[Beowulf] HPC workflows
John Hearns
hearnsj at googlemail.com
Wed Nov 28 00:03:08 PST 2018
> * - note the HPC isn't unique in this regard. The Linux distributions
> are facing their own version of this, where much of the software is no
> longer packagable in the traditional sense as it instead relies on
> language specific packaging systems and languages that don't lend
> themselves to the older rpm/deb style system.
Gerald, very well said. The term in the UK At the moment would be
'friction'. On-premise HPC has to be frictionless as cloud HPC.
Note that I referred to Julia, which has a packaging system.
The Julia community has given a lot of thought to the packaging system for
1.0 and it has concepts such as environments different projects.
I hate to single out Python, but have experience of users using Anaconda
which means a huge variation in what everyone has.

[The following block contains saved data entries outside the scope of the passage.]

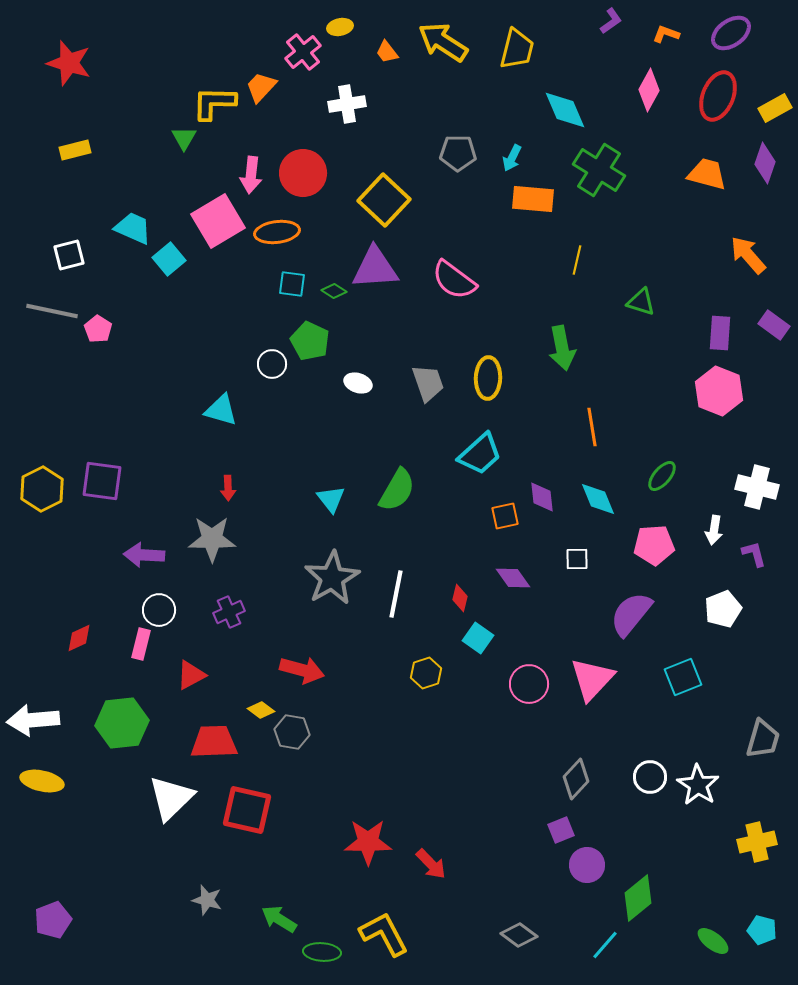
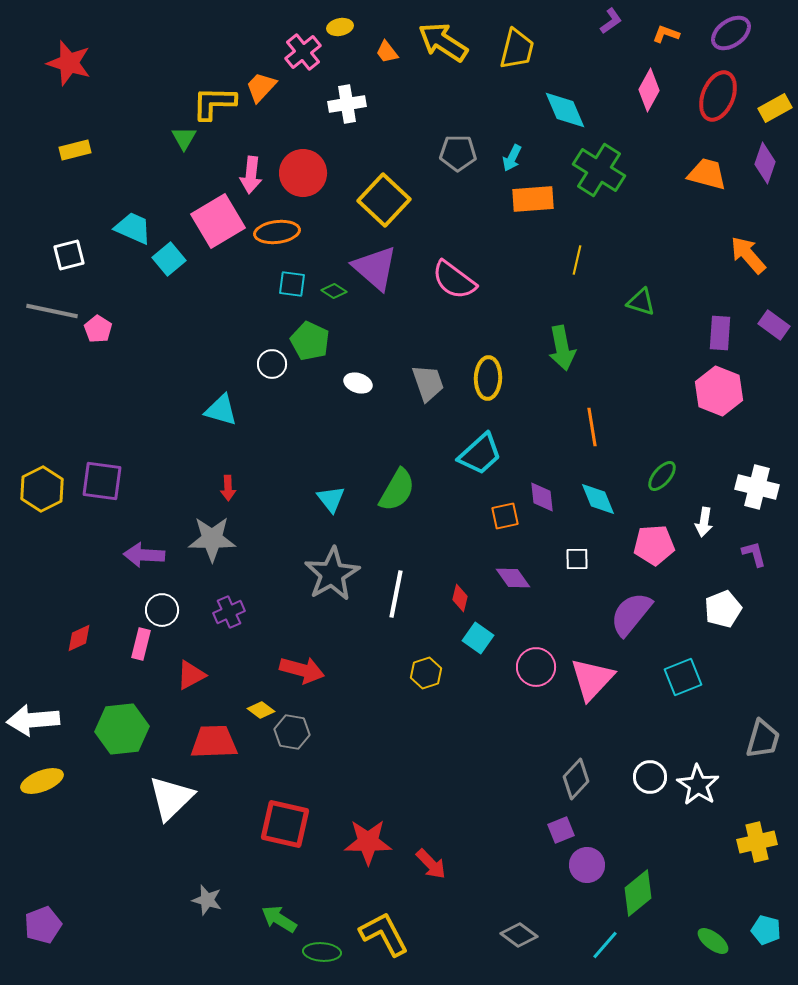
orange rectangle at (533, 199): rotated 9 degrees counterclockwise
purple triangle at (375, 268): rotated 45 degrees clockwise
white arrow at (714, 530): moved 10 px left, 8 px up
gray star at (332, 578): moved 4 px up
white circle at (159, 610): moved 3 px right
pink circle at (529, 684): moved 7 px right, 17 px up
green hexagon at (122, 723): moved 6 px down
yellow ellipse at (42, 781): rotated 33 degrees counterclockwise
red square at (247, 810): moved 38 px right, 14 px down
green diamond at (638, 898): moved 5 px up
purple pentagon at (53, 920): moved 10 px left, 5 px down
cyan pentagon at (762, 930): moved 4 px right
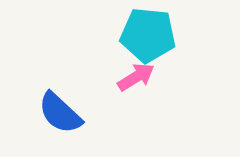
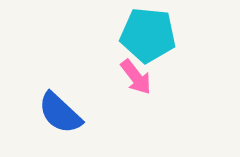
pink arrow: rotated 84 degrees clockwise
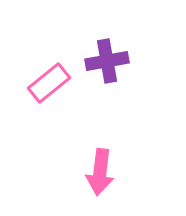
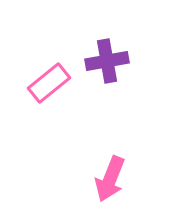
pink arrow: moved 10 px right, 7 px down; rotated 15 degrees clockwise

And more importantly for HPC systems the packages are placed in the users
home directory (by default).
On the system I am thinking about there was very limited space on /home and
it was an NFS mount. MEaning any parallel program startup would
pull lots of data from NFS.
On Wed, 28 Nov 2018 at 01:42, Gerald Henriksen <ghenriks at gmail.com> wrote:
> On Tue, 27 Nov 2018 07:51:06 -0500, you wrote:
>
> >On Mon, Nov 26, 2018 at 9:50 PM Gerald Henriksen <ghenriks at gmail.com>
> wrote:
> >> On Mon, 26 Nov 2018 16:26:42 +0100, you wrote:
> >> If on premise HPC doesn't change to reflect the way the software is
> >> developed today then the users will in the future prefer cloud HPC.
> >>
> >> I guess it is a brave new world for on premise HPC as far as that the
> >> users now, and likely more in the future, will have alternatives thus
> >> forcing the on premise HPC to "compete" in order to survive.
> >
> >this seems a bit too stringent of a statement for me. i don't dismiss
> >or disagree with your premise, but i don't entirely agree that HPC
> >"must" change in order to compete. We've all heard this kind of stuff
> >in the past if x doesn't change y will take over the world!
>
> HPC, like most things, exists to get something done.
>
> If HPC doesn't change to reflect the changes in society and the way
> the software is developed (*) then the users will look for more modern
> ways to replace traditional HPC. As noted the software is no longer
> developed on workstations that are connected to the lab/company
> network but rather on laptops that stay with the user wherever they
> go.
>
> This in turn is at least in part what has driven to the rise of
> distributed version control, git in particular.
>
> If HPC doesn't make it easy for these users to transfer their workflow
> to the cluster, and the cloud providers do, then the users will move
> to using the cloud even if it costs them 10%, 20% more because at the
> end of the day it is about getting the job done and not about spending
> time to work to antiquated methods of putting jobs in a cluster.
>
> And of course if the users would rather spend their department budgets
> with Amazon, Azure, Google, or others then the next upgrade cycle
> their won't be any money for the in house cluster...
>
>
> * - note the HPC isn't unique in this regard. The Linux distributions
> are facing their own version of this, where much of the software is no
> longer packagable in the traditional sense as it instead relies on
> language specific packaging systems and languages that don't lend
> themselves to the older rpm/deb style system.